WRITTEN PROBLEM 1
Please report every line in the entries below that contains the string "tuplet".

GIVEN TEXT
# Thompson's Waterseal on new stall walls?



## wguisbert54 (Jan 29, 2012)

A couple of months ago I asked about using polyurethane on new stall walls. Some of the local barns I visited had stall walls that were very stained with what I guess to be feces and urine, and I want to prevent this. My thinking was that polyurethane would be best. 
However, at the end of my post GhostriderAppaloosa suggested using Thompson's Waterseal. Also Goinggirl is also planning on using Thompson's Waterseal. I have used this stuff on decking, and it definitely will bead up water, so MAYBE it will repel urine, but what about feces?
I wish I knew how to contact GhostriderAppaloosa directly to see how their situation is working out. What are anyone elses experience and satisfaction with this method?


----------



## Dreamcatcher Arabians (Nov 14, 2010)

EXERCISE DATA
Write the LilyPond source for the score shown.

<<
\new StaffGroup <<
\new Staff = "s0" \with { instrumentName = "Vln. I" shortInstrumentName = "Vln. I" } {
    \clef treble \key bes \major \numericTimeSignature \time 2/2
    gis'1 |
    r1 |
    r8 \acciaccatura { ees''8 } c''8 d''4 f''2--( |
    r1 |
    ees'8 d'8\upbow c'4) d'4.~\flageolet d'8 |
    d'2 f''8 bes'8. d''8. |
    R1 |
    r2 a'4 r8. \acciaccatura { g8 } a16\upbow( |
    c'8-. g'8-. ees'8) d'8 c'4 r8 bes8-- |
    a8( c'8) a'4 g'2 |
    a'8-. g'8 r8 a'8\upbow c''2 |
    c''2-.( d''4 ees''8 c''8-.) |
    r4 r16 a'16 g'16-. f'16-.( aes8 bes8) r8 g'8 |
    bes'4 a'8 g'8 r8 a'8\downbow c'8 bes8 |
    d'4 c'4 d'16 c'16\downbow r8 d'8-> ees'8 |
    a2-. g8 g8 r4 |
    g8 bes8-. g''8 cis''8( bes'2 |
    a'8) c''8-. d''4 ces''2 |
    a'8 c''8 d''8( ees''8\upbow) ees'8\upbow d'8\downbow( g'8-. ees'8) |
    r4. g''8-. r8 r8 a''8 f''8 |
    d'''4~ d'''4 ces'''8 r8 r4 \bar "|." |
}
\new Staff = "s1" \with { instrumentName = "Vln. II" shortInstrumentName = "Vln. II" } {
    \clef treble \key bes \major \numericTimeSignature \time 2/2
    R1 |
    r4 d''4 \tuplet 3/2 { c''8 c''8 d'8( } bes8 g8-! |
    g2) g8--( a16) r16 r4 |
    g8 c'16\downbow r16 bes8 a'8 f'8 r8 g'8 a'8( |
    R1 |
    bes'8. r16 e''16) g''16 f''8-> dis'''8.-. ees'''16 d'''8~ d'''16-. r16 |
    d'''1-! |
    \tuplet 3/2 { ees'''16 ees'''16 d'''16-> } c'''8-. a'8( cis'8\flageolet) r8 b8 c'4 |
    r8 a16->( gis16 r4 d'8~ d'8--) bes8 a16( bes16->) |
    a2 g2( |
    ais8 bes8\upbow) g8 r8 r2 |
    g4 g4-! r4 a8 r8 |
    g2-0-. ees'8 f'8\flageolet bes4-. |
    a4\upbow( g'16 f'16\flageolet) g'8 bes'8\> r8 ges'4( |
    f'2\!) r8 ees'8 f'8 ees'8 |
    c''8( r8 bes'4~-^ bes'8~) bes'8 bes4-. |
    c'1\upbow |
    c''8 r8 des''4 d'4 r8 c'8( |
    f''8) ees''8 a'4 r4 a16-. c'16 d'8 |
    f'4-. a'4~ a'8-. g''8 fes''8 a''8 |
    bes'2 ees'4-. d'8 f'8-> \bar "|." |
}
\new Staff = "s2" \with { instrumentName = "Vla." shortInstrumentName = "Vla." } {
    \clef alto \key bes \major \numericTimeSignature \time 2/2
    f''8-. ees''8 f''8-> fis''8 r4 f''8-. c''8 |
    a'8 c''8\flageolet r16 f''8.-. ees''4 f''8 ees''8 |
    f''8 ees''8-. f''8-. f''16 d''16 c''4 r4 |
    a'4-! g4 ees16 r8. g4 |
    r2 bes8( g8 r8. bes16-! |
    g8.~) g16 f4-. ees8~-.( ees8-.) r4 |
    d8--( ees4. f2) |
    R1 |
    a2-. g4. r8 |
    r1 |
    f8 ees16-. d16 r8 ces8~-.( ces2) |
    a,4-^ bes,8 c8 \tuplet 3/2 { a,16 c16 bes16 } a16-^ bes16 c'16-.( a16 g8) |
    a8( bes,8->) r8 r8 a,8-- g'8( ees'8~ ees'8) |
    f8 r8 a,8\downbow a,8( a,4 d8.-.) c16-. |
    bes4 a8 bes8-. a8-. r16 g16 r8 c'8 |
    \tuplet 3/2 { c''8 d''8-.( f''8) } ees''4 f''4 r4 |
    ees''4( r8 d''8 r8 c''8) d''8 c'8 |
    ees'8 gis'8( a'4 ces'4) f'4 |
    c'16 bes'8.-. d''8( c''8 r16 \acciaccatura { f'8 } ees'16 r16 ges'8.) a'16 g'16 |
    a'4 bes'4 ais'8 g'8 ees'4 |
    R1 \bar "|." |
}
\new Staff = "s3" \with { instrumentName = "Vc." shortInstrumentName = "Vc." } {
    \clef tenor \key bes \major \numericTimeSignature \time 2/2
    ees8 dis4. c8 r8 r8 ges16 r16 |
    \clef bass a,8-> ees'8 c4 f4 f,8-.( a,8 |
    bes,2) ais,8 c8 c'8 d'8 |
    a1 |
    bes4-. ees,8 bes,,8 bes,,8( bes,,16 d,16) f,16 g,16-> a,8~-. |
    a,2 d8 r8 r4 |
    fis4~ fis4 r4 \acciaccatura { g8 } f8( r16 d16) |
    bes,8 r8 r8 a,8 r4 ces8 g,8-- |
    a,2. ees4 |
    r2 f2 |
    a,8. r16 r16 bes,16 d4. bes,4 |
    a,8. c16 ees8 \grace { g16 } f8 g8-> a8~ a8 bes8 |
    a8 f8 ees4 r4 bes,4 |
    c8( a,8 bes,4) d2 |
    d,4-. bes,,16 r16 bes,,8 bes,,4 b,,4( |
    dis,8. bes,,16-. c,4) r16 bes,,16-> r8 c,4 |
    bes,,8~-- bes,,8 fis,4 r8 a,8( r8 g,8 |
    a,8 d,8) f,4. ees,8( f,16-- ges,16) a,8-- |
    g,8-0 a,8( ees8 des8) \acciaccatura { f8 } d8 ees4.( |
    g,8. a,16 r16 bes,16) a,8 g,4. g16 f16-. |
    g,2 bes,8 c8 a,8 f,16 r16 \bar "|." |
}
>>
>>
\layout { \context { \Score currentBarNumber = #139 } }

WRITTEN PROBLEM 2
List each distinct username that appears in the Thompson's Waterseal thread above, including the ones in post headings.

WRITTEN SOLUTION 1
    r4 d''4 \tuplet 3/2 { c''8 c''8 d'8( } bes8 g8-! |
    \tuplet 3/2 { ees'''16 ees'''16 d'''16-> } c'''8-. a'8( cis'8\flageolet) r8 b8 c'4 |
    a,4-^ bes,8 c8 \tuplet 3/2 { a,16 c16 bes16 } a16-^ bes16 c'16-.( a16 g8) |
    \tuplet 3/2 { c''8 d''8-.( f''8) } ees''4 f''4 r4 |

WRITTEN SOLUTION 2
wguisbert54
GhostriderAppaloosa
Goinggirl
Dreamcatcher Arabians